Cette question de la donnée en médecine, m’a fait penser à l’interview de Bruno Falissard dans le journal Libération du 13 décembre 2023, concernant la « filialisation » de la santé mentale – et vous serez sûrement sensible au vocabulaire emprunté au monde de l’entreprise pour parler de la santé mentale d’aujourd’hui et qui traduit l’évolution de la santé de manière générale – soit un service dédié au schizophrène, un service dédié aux symptômes bipolaires et ainsi de suite. Le risque que Bruno Falissard énonce, et je suis d’accord avec lui, est de passer à côté de la complexité du psychisme humain et j’ajouterai que cette découpe symptomatique ou nosographique réduit l’être à un symptôme ou une maladie soit une tentative de réduction qui vise à ne pas entendre ce que le sujet a à dire.

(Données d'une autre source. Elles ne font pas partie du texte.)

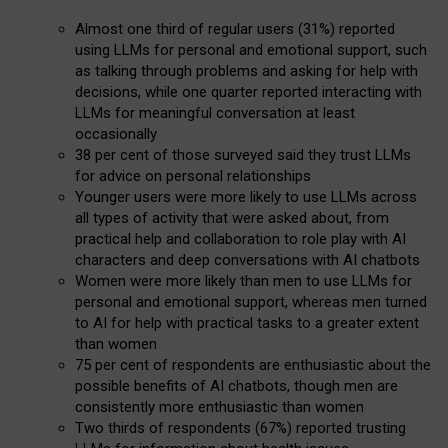
Almost one third of regular users (31%) reported
using LLMs for personal and emotional support, such
as talking through problems and asking for help with
decisions, while one quarter reported interacting with
LLMs for meaningful conversation at least
occasionally
38 per cent of those surveyed said they trust LLMs
for advice on personal relationships
Younger users were more likely to use LLMs across
all types of activity that were asked about, from
practical help and collaboration to role play with AI
characters and deep conversations with AI chatbots
Women were more likely than men to use LLMs for
personal and emotional support, whereas men turned
to AI for help with practical tasks to a greater extent
than women
75 per cent of respondents are enthusiastic about the
possible benefits of AI chatbots, though men are
consistently more enthusiastic than women
Two thirds of respondents (67%) reported trusting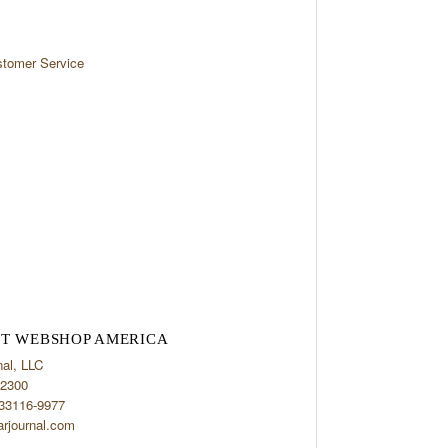
tomer Service
T WEBSHOP AMERICA
nal, LLC
2300
 33116-9977
arjournal.com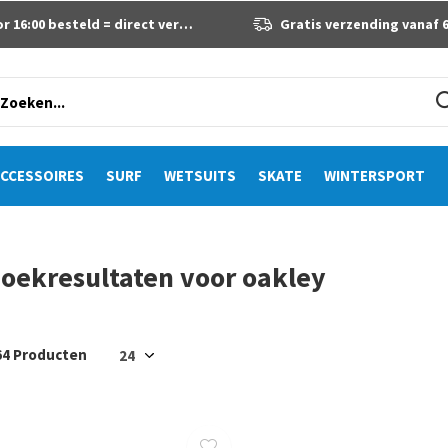
 16:00 besteld = direct verzonden
Gratis verzending vanaf 60 eur
CCESSOIRES
SURF
WETSUITS
SKATE
WINTERSPORT
oekresultaten voor oakley
64 Producten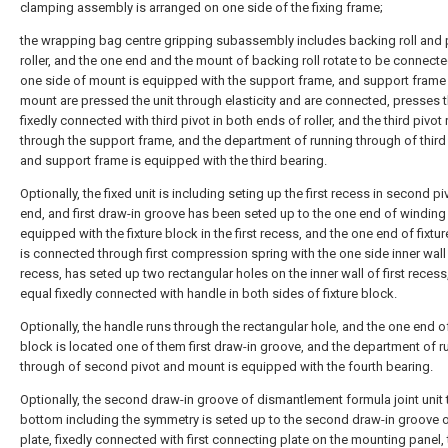
clamping assembly is arranged on one side of the fixing frame;
the wrapping bag centre gripping subassembly includes backing roll and 
roller, and the one end and the mount of backing roll rotate to be connect
one side of mount is equipped with the support frame, and support frame
mount are pressed the unit through elasticity and are connected, presses 
fixedly connected with third pivot in both ends of roller, and the third pivot
through the support frame, and the department of running through of third
and support frame is equipped with the third bearing.
Optionally, the fixed unit is including seting up the first recess in second p
end, and first draw-in groove has been seted up to the one end of winding ro
equipped with the fixture block in the first recess, and the one end of fixtu
is connected through first compression spring with the one side inner wall o
recess, has seted up two rectangular holes on the inner wall of first recess
equal fixedly connected with handle in both sides of fixture block.
Optionally, the handle runs through the rectangular hole, and the one end of
block is located one of them first draw-in groove, and the department of r
through of second pivot and mount is equipped with the fourth bearing.
Optionally, the second draw-in groove of dismantlement formula joint unit
bottom including the symmetry is seted up to the second draw-in groove o
plate, fixedly connected with first connecting plate on the mounting panel,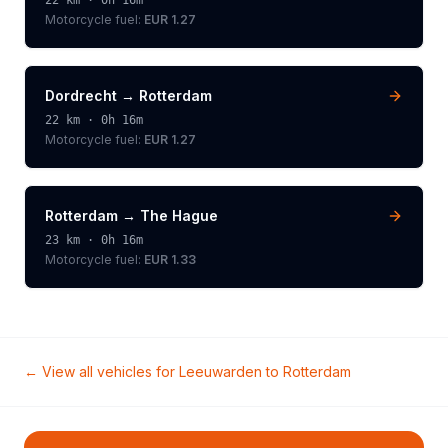
22
km ·
0h 16m
Motorcycle
fuel:
EUR 1.27
Dordrecht
→
Rotterdam
22
km ·
0h 16m
Motorcycle
fuel:
EUR 1.27
Rotterdam
→
The Hague
23
km ·
0h 16m
Motorcycle
fuel:
EUR 1.33
← View all vehicles for
Leeuwarden
to
Rotterdam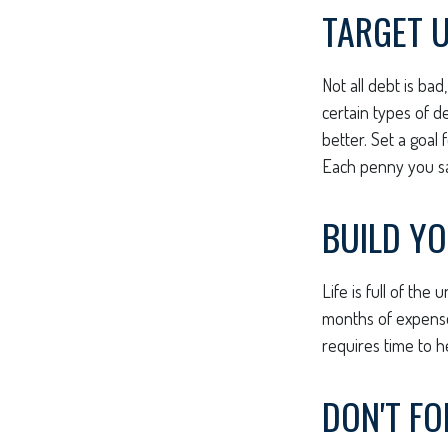
TARGET 
Not all debt is bad
certain types of d
better. Set a goal
Each penny you sav
BUILD Y
Life is full of th
months of expenses
requires time to h
DON'T F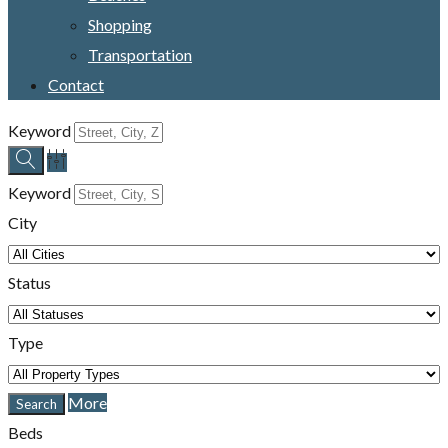
Shopping
Transportation
Contact
Keyword
Keyword
City
Status
Type
More
Beds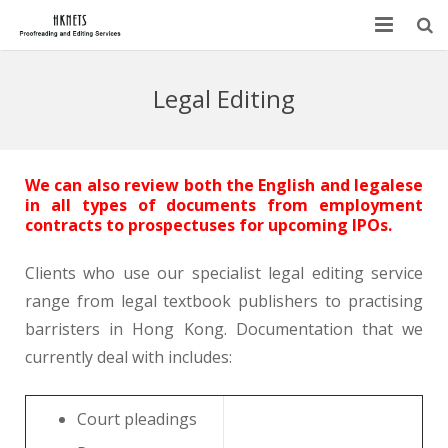
HOME
Legal Editing
ABOUT US
SERVICES
We can also review both the English and legalese
in all types of documents from employment
BLOG
contracts to prospectuses for upcoming IPOs.
FAQ
Clients who use our specialist legal editing service
range from legal textbook publishers to practising
CONTACT
barristers in Hong Kong. Documentation that we
currently deal with includes:
Court pleadings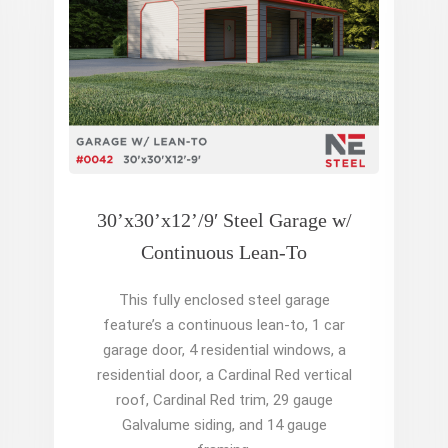
30’x30’x12’/9′ Steel Garage w/
Continuous Lean-To
This fully enclosed steel garage
feature’s a continuous lean-to, 1 car
garage door, 4 residential windows, a
residential door, a Cardinal Red vertical
roof, Cardinal Red trim, 29 gauge
Galvalume siding, and 14 gauge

Bruno Falissard dit qu’« en santé mentale les patients sont compliqués. Cela veut dire qu’on ne peut résumer un patient à un diagnostic, on est obligé d’en mettre plusieurs ». Il est vrai qu’en mettant plusieurs diagnostics, le clinicien ne risque pas de se tromper mais dans cette logique, peut-on avancer vers la gauche, la droite et tout droit en même temps ?
C’est ici, que la psychanalyse freudo-lacanienne, enrichie par les apports de Fernando de Amorim, nous sort de cet embarras en nous permettant de ne pas confondre le symptôme et le diagnostic structurel. Sans cette lecture, la pose d’un diagnostic ne peut qu’être faussée. Un symptôme se traite, ce qui n’est pas le cas de la structure.
Par ailleurs, le fait qu’il y ait de plus en plus de services dédiés aux symptômes ou aux pathologies, laisse ouverte la question de tous ces patients pour qui aucun diagnostic n’est posé.
En psychanalyse, les patients ne se présentent pas en première séance muni d’un plateau sur lequel reposerait le diagnostic. Parfois, le diagnostic structurel n’est posé qu’au bout de quelques années parce qu’il est le résultat d’une maturation effectuée au cours d’un travail thérapeutique et pris dans un transfert.
Cela ne veut pas dire que durant ce temps, il ne se passe rien. Bien au contraire, l’être continue de naviguer et se déleste progressivement de ses symptômes. L’absence de diagnostic n’est pas un frein à la thérapeutique psychanalytique contrairement à la thérapeutique médicale. Cependant, le diagnostic, en psychanalyse, nous sert à orienter le bateau de la cure dans la direction adéquate : la possibilité d’une île pour le psychotique, l’autre continent pour le névrosé, le mouillage pour le pervers.